The world-renowned Chimpanzee expert and environmental campaigner Dr. Jane Goodall gave a talk over the weekend at Europe Point in Budapest.
Goodall, from Britain, is best-known for her lifelong study in Tanzania of the family and social interactions of chimpanzees that drew worldwide acclaim, but on this occasion, she also talked about the importance of protecting the environment. She told euronews what we can do as individuals to help.
"So if we start thinking about what we buy, what we eat, what we wear, how is it made? Did it harm the environment? Does it involve cruelty to animals? Is it cheap because of child slave labour? If we are beginning to thinking like that, if we think about the consequences of these choices, then we will start to make a kind of world, which we will be happier to leave to our great-grandchildren."

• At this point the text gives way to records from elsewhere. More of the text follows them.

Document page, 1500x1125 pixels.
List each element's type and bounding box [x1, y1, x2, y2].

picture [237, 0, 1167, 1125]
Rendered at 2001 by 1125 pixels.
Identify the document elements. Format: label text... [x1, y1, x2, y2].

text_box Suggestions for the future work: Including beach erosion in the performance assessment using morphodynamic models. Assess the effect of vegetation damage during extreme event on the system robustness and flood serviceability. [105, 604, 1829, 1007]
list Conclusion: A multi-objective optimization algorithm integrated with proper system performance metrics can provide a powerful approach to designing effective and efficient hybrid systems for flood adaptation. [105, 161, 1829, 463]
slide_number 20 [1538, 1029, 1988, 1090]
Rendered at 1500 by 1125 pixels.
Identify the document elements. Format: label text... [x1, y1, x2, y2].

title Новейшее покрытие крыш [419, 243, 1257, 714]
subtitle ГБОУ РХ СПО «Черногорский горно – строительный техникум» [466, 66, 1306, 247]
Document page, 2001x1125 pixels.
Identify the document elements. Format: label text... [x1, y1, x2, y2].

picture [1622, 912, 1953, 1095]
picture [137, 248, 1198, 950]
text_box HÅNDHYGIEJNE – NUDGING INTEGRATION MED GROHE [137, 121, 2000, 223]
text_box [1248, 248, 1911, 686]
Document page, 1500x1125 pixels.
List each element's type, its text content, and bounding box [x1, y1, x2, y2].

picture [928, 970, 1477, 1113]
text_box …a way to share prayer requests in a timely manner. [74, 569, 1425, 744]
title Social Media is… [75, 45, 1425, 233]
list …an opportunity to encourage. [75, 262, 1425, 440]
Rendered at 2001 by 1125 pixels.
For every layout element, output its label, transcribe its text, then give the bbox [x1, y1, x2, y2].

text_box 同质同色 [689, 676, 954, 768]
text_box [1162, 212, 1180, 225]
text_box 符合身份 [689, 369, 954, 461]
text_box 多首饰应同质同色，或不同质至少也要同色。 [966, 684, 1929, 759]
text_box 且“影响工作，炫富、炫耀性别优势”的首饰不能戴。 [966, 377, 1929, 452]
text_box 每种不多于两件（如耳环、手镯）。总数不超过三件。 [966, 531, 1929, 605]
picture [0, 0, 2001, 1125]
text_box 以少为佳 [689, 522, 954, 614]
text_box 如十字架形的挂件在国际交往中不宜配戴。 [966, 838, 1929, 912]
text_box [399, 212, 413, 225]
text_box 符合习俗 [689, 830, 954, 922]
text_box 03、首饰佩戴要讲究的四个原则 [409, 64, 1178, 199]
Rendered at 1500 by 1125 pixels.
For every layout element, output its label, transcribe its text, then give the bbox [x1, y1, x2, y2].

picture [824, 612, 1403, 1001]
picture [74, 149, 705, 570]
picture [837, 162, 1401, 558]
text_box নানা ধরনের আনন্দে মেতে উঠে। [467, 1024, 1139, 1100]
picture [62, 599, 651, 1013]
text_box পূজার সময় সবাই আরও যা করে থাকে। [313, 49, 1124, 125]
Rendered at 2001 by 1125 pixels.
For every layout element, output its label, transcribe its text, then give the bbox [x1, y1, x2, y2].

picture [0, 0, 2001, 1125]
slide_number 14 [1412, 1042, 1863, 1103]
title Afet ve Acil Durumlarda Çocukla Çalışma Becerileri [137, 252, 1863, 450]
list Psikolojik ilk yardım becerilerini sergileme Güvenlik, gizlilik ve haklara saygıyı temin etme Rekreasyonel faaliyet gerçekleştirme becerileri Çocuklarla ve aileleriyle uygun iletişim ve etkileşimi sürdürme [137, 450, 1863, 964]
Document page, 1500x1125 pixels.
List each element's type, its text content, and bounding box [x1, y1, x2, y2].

The audience was also treated to a screening of National Geographic's documentary about Dr. Goodall. Pieced together from never-seen-before archive footage, it looks at the period of her life spent in Tanzania and at the Gombe National Park. Director Brett Morgan presents a very intimate portrait of the scientist.
"Brett has put it together in such a way, that unlike any other documentary of this time it makes me feel right back in the skin of the 26-year-old Jane," explained Goodall. "I think it's partly because there isn't a commentator; it's my voice, he took it from the audio recording of one of my books, "Reason for Hope."
Critics described the documentary as one of the best of 2017.